Staff then had two days to pack up books and equipment ready for transfer to the new Forge Valley School, on the Myers site, off Wood Lane, at the start of next term.

“There are mixed emotions,” admitted Jean Cresswell, who is retiring after 36 years as PA to the head of Myers Grove.

“We had a nostalgic social evening and the school was open over the weekend; we were overwhelmed by the number of past staff and pupils who came through the doors. It was very emotional.

“But there’s also excitement about the new school and everyone has enjoyed the last day of term,” she added.

The school car park was taken over by a helter skelter, dodgems and traditional fairground stalls.

And instead of school dinners there were hotdogs and candyfloss, with staff and students alike entering into the spirit of the occasion by dressing as characters from the film Grease.

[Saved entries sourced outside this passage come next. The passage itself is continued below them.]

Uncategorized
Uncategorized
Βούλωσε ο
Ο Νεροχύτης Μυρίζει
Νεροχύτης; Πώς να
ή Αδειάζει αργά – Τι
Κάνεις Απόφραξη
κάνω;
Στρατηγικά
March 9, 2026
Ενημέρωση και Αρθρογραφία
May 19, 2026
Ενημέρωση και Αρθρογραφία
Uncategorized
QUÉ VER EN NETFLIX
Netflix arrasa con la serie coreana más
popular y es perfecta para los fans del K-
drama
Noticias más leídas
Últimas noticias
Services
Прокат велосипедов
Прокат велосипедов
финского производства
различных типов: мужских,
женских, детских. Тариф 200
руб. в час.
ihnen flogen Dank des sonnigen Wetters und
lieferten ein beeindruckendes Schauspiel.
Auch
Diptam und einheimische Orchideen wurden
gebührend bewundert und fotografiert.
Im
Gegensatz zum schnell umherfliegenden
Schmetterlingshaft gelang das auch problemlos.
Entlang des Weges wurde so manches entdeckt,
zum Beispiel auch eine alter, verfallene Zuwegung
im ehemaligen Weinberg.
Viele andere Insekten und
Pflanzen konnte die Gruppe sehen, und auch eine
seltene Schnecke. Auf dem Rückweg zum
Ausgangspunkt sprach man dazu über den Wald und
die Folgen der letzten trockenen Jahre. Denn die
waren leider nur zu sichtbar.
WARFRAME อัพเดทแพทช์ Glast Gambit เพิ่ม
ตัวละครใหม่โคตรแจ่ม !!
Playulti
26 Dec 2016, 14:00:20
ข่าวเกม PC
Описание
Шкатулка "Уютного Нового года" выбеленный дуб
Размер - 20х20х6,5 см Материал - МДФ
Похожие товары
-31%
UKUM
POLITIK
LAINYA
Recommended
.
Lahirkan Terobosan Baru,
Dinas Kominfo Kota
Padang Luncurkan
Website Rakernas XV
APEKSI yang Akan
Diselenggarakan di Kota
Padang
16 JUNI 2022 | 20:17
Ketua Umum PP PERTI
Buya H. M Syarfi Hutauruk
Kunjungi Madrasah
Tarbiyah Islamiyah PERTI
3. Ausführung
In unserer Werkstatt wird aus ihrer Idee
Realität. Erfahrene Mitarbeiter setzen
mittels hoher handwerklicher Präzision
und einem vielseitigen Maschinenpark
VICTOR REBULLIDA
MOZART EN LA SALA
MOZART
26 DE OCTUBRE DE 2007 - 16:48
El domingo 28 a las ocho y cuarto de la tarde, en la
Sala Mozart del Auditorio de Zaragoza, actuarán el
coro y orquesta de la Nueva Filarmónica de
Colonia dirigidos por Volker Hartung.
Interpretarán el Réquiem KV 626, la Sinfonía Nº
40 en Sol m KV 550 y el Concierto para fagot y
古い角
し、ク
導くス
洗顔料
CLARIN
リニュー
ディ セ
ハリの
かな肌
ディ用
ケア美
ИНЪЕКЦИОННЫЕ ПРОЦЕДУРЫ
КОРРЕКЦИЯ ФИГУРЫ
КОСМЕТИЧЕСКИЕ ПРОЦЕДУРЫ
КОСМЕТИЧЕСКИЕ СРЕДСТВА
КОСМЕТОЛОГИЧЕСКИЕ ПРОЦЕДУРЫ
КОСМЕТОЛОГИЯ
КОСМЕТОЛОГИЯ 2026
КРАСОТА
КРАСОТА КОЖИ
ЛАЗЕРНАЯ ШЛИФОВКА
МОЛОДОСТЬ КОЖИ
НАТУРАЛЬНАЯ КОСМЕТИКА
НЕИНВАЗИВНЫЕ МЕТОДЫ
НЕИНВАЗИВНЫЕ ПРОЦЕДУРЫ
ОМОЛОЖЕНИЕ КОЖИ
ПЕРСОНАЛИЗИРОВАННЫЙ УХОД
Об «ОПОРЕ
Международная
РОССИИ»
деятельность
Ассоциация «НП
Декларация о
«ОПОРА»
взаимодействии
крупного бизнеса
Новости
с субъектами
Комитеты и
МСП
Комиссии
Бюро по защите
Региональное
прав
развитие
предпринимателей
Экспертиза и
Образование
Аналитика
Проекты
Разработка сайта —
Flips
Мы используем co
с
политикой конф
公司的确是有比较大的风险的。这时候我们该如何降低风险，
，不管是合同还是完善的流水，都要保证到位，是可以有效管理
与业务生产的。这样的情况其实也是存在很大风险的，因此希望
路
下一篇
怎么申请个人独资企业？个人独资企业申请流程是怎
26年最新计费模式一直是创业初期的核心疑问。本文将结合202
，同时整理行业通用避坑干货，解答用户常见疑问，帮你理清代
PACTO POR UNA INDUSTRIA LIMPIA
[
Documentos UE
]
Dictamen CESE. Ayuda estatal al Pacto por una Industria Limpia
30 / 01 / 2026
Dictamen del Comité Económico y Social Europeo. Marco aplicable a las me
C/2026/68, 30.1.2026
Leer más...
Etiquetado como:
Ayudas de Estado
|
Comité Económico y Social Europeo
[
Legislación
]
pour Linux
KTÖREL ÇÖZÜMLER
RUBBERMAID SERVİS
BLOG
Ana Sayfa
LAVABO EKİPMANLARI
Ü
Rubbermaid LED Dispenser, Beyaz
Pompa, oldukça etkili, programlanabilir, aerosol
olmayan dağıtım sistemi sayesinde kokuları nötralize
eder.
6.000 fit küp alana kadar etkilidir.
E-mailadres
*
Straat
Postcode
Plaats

The school has also produced a book, Past and Present, looking back over 50 years of Myers Grove, which was one of the country’s first comprehensives when it opened in 1960.

Meanwhile, at Wisewood, students took part in an old-fashioned sports day, a treasure hunt and parties – with a bouncy castle, sumo wrestling and face painting.

Joint head of school Beryl Harlow, who will be an assistant head at Forge Valley, said it had been a good way to mark the change.

“We’re sad to be leaving Wisewood, but there’s a sense of excitement about the future,” she said.

“Our kids need a new school and if this is the only way it can be achieved, then it’s a good thing.”

Students – who each received a pewter medal, which they had helped to design – had already taken part in a final farewell community fun day, marking the end of 78 years of schooling on the Rural Lane campus.

However, the sports hall, built in 2004, will remain open for the use of local people.

After the controversy over the closure of Wisewood, Forge Valley is nearing completion and due to be handed over by contractors on August 31. Staff will then have just days to prepare for the phased arrival of students from September 6.

This week also marked the end of an era for Abbeydale Grange School, although it officially closed last year. Since then, the site has been occupied by just 89 Y11 students who took their GCSE exams this summer. All teachers were responsible for teaching at least one subject in addition to their specialism.

Meanwhile the city council is planning community consultations over the future of the site once the school is demolished.